4. Top five fannish characters!

[identity profile] tafkarfanfic.livejournal.com 2009-08-12 05:17 am (UTC)(link)
Gabaldon's earlier books are great; the later ones really could have used some tightening up (to the point where they went from "must read NOW" to "I'll get around to it...someday")

Gabaldon has a thing for male rape victims. Lord John is not her only male character who suffers that.
ext_3685: Stylized electric-blue teapot, with blue text caption "Brewster North" (Default)

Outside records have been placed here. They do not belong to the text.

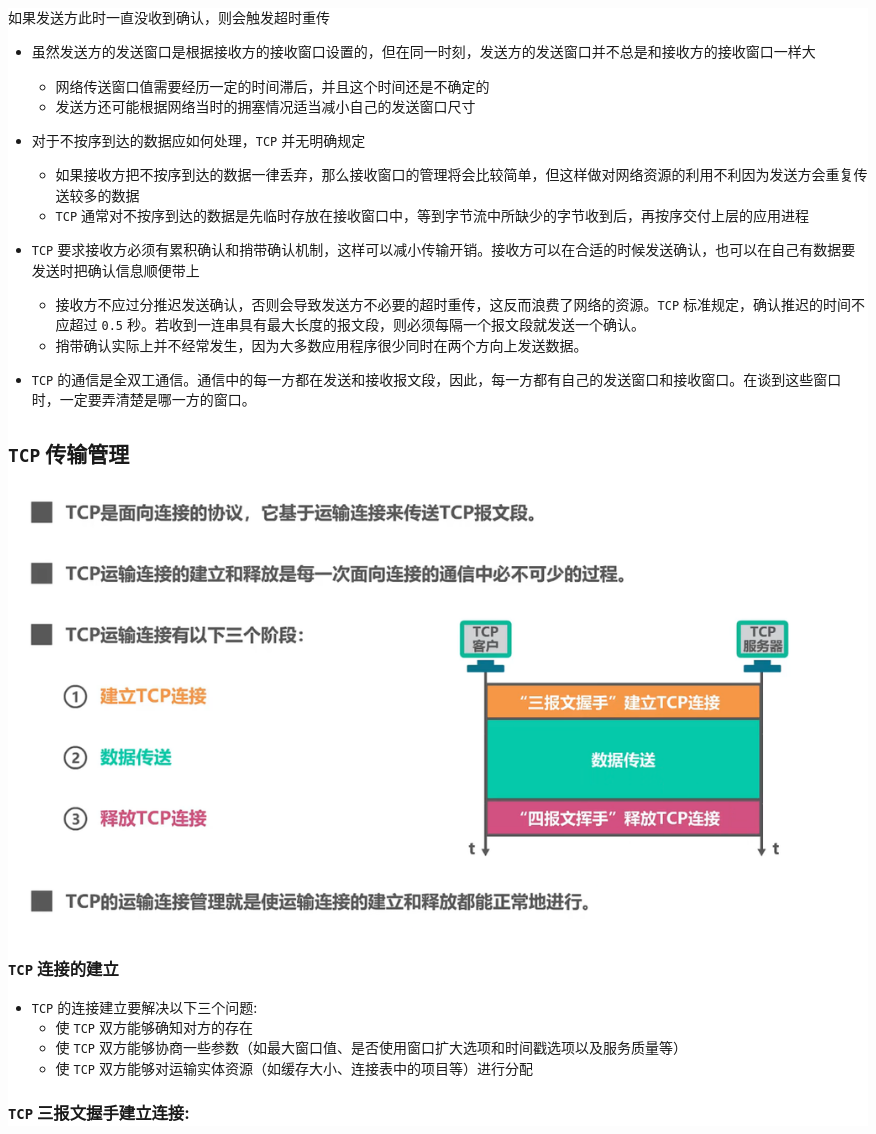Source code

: 如果发送方此时一直没收到确认，则会触发超时重传

- 虽然发送方的发送窗口是根据接收方的接收窗口设置的，但在同一时刻，发送方的发送窗口并不总是和接收方的接收窗口一样大
  - 网络传送窗口值需要经历一定的时间滞后，并且这个时间还是不确定的
  - 发送方还可能根据网络当时的拥塞情况适当减小自己的发送窗口尺寸
- 对于不按序到达的数据应如何处理，`TCP` 并无明确规定
  - 如果接收方把不按序到达的数据一律丢弃，那么接收窗口的管理将会比较简单，但这样做对网络资源的利用不利因为发送方会重复传送较多的数据
  - `TCP` 通常对不按序到达的数据是先临时存放在接收窗口中，等到字节流中所缺少的字节收到后，再按序交付上层的应用进程

- `TCP` 要求接收方必须有累积确认和捎带确认机制，这样可以减小传输开销。接收方可以在合适的时候发送确认，也可以在自己有数据要发送时把确认信息顺便带上
  - 接收方不应过分推迟发送确认，否则会导致发送方不必要的超时重传，这反而浪费了网络的资源。`TCP` 标准规定，确认推迟的时间不应超过 `0.5` 秒。若收到一连串具有最大长度的报文段，则必须每隔一个报文段就发送一个确认。
  - 捎带确认实际上并不经常发生，因为大多数应用程序很少同时在两个方向上发送数据。
- `TCP` 的通信是全双工通信。通信中的每一方都在发送和接收报文段，因此，每一方都有自己的发送窗口和接收窗口。在谈到这些窗口时，一定要弄清楚是哪一方的窗口。

## `TCP` 传输管理

![037](./Image/transport/037.png)

### `TCP` 连接的建立

- `TCP` 的连接建立要解决以下三个问题:
  - 使 `TCP` 双方能够确知对方的存在
  - 使 `TCP` 双方能够协商一些参数（如最大窗口值、是否使用窗口扩大选项和时间戳选项以及服务质量等）
  - 使 `TCP` 双方能够对运输实体资源（如缓存大小、连接表中的项目等）进行分配

### `TCP` 三报文握手建立连接:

[identity profile] brewsternorth.livejournal.com 2009-08-12 02:10 pm (UTC)(link)
Top five fictional lawyers.

[identity profile] amchau.livejournal.com 2009-08-14 07:44 am (UTC)(link)
Catching up, let's see: congratulations; good luck; yay trains, sweets, etc; Sherlock Holmes more homoerotic than this sentence has room for; top five feminists (real/fictional, historical/current)?

[identity profile] nerves-patterns.livejournal.com 2009-08-16 01:27 pm (UTC)(link)
I just kind of wanted to cry while watching The Time Traveler's Wife. IN A BAD WAY. McAdams was great - Eric Bana couldn't act his way out of a paper bag. The writing wasn't good. I wish we could just turn the sound off and look at them, because it looked good - cinematically beautiful - but god, was it awful. :( I can't even fully express how disappointed I was. There may have been a tear or two... and lots of indignant snorting and huffing.